Why digital ruling offered justice to consumers

By Stephen Mutoro

With every winner in whatever contest and however fair or otherwise the process can be, there must exist an unhappy and an even unrelenting loser.

But that is the multi-faceted nature of how justice can be felt and perceived. Wikipedia defines justice as “a concept of moral rightness based on ethics, rationality, law, natural law, religion, equity and fairness”.

“Lady Justice”, the Roman goddess, depicts justice as equipped with three symbols: a sword symbolising the court’s coercive power; a human scale weighing competing claims in each hand; and a blindfold indicating impartiality.

That justice when it is warranted, may occasion “bending” the law as we know it to appease severely aggrieved parties – I agree with the ruling on direct issuance of the Broadcast Signal Distribution (BSD) licence, subject to other terms and conditions given to competitors, to local media houses.

A sensational myth that the Consumers Federation of Kenya (Cofek) and Media Owners Association (MOA) are against digital migration is a baseless distortion and distraction from pursuing the noble objective as confirmed by the historic ruling.

We have argued severally that successful digital migration is a process and not an event. It is the switch-off of the analogue signals that is an event.

So what happens with an unjustifiably rushed switch-off before consumers acquire sufficient number of Set Top Boxes (STBs)?

We have been told that the peculiarity of Kenyans is that they act at the last minute and that they would eventually buy the STBs anyway.

Affordability challenges for the poorest of the poor as weighed down against priorities would leave many such homes with blank screens, indefinitely.

Such an eventuality bears adverse legal, socio-economic and even political implications. The government would be in breach of Article 35 of the Constitution. The ensuing disconnection between the public and their government would be more costly in the long run especially on accountability and public resource wastage.

Since media outlets not only inform and entertain but also educate, consumers will have a challenge on many aspects such as new products and pricing trends in the market. Proportionately, the huge advertising spend will be sharply dented to detriment of the national economy as well as likely job cuts and low investment within the media sector.

How have the consumers benefitted from the ruling? In summary, this is how the consumer will benefit;

 First, that the rule of law and public (stakeholder) participation will be respected more by the Executive arm of government.

Two, the consumer representation contemplated under Section 94 of the Consumer Protection Act 2012, on all regulatory bodies will climb a notch higher.

Third, when we went to court to delay digital migration which would have happened on December 31, 2012, we argued that consumers needed more time to acquire STBs at reasonable cost, be sensitised on the same and that the digital frequency signals would be strong enough and fairly distributed.

That consumers have until September 30 to acquire STBs (which they may no longer need or may secure at much lower costs now that the Free-To-Air (FTA) channels will have their own broadcast signal distribution licence) is indeed a big win for consumers.

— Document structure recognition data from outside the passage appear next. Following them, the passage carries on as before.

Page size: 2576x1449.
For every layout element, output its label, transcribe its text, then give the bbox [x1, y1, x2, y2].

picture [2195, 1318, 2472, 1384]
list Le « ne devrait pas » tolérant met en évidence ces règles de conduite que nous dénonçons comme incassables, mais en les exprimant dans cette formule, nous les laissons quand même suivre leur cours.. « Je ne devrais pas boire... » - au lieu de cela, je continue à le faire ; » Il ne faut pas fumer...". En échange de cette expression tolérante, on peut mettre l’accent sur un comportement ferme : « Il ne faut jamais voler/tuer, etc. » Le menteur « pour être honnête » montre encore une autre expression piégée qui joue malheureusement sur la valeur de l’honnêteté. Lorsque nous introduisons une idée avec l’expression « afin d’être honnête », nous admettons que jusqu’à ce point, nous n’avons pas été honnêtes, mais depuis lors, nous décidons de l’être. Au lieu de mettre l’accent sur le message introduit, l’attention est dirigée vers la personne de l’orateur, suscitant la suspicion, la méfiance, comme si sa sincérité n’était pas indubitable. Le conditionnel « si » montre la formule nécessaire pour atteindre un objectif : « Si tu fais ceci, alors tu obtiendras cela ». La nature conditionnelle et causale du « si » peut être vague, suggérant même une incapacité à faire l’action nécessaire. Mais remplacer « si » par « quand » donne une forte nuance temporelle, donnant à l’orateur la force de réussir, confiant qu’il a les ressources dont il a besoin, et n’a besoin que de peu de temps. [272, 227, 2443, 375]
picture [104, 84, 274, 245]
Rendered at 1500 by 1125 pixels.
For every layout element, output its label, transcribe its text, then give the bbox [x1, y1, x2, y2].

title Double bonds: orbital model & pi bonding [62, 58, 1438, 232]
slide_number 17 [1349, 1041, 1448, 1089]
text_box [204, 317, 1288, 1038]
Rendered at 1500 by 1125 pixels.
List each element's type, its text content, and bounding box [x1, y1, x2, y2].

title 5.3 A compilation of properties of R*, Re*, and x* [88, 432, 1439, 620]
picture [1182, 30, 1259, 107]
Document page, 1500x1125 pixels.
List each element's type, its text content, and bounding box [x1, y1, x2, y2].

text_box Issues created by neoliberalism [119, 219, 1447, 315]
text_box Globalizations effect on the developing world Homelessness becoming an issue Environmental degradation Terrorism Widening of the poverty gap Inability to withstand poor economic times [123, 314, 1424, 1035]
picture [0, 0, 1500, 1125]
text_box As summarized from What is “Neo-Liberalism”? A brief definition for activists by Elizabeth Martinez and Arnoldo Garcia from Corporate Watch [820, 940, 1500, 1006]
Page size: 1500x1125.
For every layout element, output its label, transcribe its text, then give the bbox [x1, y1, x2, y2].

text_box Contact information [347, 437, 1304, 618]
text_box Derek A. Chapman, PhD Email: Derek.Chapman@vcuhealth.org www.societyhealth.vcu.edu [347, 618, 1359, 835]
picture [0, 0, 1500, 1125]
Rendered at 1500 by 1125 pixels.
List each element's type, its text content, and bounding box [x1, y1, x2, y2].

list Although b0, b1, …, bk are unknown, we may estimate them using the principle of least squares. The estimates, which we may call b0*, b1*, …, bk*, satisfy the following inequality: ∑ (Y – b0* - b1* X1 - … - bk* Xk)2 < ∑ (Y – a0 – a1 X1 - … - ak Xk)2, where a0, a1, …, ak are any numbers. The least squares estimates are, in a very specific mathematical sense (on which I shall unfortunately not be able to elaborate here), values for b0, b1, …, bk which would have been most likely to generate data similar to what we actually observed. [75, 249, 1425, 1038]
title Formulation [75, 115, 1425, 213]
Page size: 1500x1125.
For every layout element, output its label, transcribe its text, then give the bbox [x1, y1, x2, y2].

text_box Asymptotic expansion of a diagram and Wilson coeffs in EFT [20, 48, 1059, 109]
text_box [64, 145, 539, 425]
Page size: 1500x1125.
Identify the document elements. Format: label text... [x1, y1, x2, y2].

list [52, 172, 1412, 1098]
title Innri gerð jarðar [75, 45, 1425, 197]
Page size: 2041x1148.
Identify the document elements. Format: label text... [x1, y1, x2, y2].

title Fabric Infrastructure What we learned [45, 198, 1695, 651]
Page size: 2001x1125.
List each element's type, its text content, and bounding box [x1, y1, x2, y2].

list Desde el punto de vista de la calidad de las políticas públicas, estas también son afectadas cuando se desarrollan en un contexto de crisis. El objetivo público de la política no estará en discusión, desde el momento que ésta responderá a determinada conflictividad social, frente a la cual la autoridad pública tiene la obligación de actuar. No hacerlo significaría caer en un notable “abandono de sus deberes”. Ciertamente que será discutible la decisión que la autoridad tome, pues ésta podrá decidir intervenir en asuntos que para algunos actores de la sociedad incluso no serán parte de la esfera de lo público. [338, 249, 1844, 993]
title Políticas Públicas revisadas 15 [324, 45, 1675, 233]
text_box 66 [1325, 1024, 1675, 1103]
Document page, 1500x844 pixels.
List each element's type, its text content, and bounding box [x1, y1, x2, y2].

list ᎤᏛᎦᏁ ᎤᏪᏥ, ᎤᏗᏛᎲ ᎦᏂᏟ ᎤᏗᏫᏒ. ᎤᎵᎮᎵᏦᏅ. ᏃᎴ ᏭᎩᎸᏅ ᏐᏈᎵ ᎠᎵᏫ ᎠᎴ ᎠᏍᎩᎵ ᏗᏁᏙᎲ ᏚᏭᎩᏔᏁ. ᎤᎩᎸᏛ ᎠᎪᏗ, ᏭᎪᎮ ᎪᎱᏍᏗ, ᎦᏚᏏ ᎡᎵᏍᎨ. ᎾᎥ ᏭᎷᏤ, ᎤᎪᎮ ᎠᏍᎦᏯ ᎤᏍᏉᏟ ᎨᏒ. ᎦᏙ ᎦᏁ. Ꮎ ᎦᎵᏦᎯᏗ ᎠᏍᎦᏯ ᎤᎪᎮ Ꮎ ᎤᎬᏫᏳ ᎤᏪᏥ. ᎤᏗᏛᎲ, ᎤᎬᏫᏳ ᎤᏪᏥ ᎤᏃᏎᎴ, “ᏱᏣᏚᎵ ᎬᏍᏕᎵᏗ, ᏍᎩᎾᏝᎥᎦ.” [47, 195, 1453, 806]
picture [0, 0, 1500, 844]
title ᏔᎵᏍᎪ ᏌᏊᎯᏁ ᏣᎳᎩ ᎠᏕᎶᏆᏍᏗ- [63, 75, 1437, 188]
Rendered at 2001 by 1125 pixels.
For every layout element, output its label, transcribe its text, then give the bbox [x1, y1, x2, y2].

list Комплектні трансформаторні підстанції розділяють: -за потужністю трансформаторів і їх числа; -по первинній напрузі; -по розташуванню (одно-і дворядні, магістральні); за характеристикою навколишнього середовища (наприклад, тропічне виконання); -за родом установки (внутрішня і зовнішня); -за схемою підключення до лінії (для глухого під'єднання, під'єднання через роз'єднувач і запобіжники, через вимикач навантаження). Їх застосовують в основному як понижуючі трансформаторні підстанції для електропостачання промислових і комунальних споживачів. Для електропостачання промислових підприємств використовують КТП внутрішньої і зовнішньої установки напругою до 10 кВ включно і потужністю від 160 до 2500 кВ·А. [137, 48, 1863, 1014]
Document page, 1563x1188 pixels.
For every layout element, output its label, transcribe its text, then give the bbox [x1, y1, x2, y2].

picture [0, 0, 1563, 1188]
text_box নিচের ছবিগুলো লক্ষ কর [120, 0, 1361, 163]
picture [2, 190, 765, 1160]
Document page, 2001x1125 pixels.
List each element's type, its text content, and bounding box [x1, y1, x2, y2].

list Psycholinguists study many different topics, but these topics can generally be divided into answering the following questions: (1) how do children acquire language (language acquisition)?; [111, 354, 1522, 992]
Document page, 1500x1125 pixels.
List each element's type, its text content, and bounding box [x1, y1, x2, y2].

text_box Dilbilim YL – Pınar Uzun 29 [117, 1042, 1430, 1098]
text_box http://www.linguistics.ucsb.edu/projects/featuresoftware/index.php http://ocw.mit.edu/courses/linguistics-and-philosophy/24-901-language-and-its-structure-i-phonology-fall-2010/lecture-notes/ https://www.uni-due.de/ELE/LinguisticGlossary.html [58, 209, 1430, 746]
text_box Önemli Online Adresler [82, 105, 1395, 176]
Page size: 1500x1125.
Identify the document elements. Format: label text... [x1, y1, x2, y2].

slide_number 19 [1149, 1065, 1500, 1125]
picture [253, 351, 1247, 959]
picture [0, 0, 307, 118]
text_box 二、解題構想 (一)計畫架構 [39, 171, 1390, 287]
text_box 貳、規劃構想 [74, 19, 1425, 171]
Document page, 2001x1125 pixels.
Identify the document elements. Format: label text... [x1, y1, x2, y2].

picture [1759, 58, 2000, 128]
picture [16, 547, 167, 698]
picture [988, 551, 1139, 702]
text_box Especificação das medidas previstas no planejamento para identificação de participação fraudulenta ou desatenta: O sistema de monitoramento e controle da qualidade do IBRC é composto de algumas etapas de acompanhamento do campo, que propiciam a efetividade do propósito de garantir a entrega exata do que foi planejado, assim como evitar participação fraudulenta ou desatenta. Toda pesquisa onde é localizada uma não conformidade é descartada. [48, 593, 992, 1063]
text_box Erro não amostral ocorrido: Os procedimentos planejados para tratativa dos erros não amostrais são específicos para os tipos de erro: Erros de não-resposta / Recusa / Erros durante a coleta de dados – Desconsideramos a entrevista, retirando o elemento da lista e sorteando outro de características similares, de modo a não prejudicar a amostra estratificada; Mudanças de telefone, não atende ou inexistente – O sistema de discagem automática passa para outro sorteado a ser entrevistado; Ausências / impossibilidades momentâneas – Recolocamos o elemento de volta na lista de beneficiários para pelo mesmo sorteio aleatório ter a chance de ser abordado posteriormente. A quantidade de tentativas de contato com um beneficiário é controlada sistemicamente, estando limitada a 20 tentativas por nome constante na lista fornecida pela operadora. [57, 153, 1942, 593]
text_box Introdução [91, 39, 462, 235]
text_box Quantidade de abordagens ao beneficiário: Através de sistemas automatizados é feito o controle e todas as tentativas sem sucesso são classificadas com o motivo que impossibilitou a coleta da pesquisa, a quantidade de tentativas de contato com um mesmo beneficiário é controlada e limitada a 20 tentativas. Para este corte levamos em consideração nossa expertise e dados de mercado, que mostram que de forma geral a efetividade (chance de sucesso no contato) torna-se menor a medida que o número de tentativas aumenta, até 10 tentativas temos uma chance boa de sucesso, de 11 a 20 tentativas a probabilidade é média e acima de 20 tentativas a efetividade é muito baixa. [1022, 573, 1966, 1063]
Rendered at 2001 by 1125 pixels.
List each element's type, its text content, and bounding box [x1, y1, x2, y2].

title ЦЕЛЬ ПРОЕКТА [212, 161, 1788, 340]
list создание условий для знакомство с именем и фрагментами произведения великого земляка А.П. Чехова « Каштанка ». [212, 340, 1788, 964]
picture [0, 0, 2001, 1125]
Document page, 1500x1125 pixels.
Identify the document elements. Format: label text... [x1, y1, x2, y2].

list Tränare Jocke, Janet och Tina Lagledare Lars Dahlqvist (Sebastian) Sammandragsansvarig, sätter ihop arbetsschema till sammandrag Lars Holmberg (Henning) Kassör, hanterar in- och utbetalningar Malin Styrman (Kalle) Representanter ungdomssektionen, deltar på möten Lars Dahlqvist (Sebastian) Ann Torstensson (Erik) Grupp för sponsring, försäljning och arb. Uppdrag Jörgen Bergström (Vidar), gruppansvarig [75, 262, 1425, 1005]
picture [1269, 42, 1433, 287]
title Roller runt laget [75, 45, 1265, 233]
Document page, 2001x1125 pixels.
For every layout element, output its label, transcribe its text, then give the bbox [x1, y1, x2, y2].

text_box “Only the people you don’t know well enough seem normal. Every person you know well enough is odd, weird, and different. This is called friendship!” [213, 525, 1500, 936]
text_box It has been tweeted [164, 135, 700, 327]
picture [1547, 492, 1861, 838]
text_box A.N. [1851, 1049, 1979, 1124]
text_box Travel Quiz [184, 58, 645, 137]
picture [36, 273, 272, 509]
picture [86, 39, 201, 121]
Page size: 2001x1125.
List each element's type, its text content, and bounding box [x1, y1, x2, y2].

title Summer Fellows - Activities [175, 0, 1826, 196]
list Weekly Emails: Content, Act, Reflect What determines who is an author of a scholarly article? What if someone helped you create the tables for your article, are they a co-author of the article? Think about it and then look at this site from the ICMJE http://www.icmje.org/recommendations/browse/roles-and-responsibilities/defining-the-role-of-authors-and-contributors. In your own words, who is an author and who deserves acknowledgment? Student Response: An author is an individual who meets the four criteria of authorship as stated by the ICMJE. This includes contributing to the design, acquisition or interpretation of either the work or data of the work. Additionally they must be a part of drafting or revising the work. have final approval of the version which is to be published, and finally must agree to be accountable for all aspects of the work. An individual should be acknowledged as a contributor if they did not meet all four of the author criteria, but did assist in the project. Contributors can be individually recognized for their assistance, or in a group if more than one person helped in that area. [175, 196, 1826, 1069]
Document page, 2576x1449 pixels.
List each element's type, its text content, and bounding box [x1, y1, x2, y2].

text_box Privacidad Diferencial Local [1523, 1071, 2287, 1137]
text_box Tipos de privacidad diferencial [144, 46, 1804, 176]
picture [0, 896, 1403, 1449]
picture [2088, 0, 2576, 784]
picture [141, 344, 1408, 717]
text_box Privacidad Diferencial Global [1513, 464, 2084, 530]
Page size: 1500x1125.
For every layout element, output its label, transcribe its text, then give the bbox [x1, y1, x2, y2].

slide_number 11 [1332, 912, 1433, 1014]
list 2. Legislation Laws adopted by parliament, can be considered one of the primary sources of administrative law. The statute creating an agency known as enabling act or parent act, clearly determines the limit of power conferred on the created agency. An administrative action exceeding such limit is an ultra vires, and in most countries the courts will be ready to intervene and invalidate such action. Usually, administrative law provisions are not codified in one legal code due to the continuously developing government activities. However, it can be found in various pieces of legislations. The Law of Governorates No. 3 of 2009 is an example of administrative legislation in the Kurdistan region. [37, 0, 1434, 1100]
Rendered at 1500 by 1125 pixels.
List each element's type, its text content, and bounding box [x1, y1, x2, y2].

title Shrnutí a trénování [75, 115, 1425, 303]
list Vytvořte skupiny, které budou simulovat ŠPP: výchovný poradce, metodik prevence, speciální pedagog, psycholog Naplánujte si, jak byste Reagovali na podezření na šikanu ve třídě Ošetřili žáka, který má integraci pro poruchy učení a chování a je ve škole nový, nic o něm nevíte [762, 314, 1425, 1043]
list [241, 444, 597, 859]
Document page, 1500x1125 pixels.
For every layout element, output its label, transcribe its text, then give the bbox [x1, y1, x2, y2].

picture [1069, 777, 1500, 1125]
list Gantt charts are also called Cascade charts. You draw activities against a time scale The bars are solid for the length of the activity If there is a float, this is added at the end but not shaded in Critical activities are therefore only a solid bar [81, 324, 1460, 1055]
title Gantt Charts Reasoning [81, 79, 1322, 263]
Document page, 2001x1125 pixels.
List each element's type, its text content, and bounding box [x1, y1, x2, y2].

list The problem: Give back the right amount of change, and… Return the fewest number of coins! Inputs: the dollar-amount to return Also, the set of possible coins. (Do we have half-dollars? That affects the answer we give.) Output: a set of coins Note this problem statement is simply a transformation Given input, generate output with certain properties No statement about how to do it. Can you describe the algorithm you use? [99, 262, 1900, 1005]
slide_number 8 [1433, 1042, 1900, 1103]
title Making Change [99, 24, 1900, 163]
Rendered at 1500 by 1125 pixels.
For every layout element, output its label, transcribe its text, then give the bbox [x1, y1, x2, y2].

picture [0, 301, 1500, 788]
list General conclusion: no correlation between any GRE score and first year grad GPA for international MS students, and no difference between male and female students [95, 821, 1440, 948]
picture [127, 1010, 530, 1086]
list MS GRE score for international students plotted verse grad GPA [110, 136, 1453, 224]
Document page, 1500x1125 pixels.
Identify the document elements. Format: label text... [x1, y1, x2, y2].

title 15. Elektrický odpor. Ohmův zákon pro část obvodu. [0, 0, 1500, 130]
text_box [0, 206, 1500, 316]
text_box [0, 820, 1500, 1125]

Fourth, since the current FTA channels would not go through an entirely independent distributor means that quality will be enhanced and the costs saved in annual subscriptions would be ploughed back to the consumer — either in acquiring the STBs or lower advertising costs.

Fifth, that for a Constitution promulgated on August 27, 2010, it took over four years to actualise the provisions of Articles 33, 34 and 35.  This points to an Executive that preferred a non-independent communications regulator for selfish reasons.

The embarrassment to the “digital” Jubilee Government is because it failed to impress upon the National Assembly to prioritise the requisite legislations in best form envisaged by the Constitution.

The culture of shortcuts, laxity, failure to embrace stakeholder openness and competitiveness in parastatal appointments will continue to haunt the ICT sector if not halted.

The fact that an “illegal” CCK had been allowed to make countless “right” decisions in the “right” manner should not occasion tolerance for what is unacceptable as per the Friday’s ruling.

We must all bite the bullet and right the many wrongs. It cannot be business as usual of “let’s forget and move on” in terms of regulating a very promising communications sector.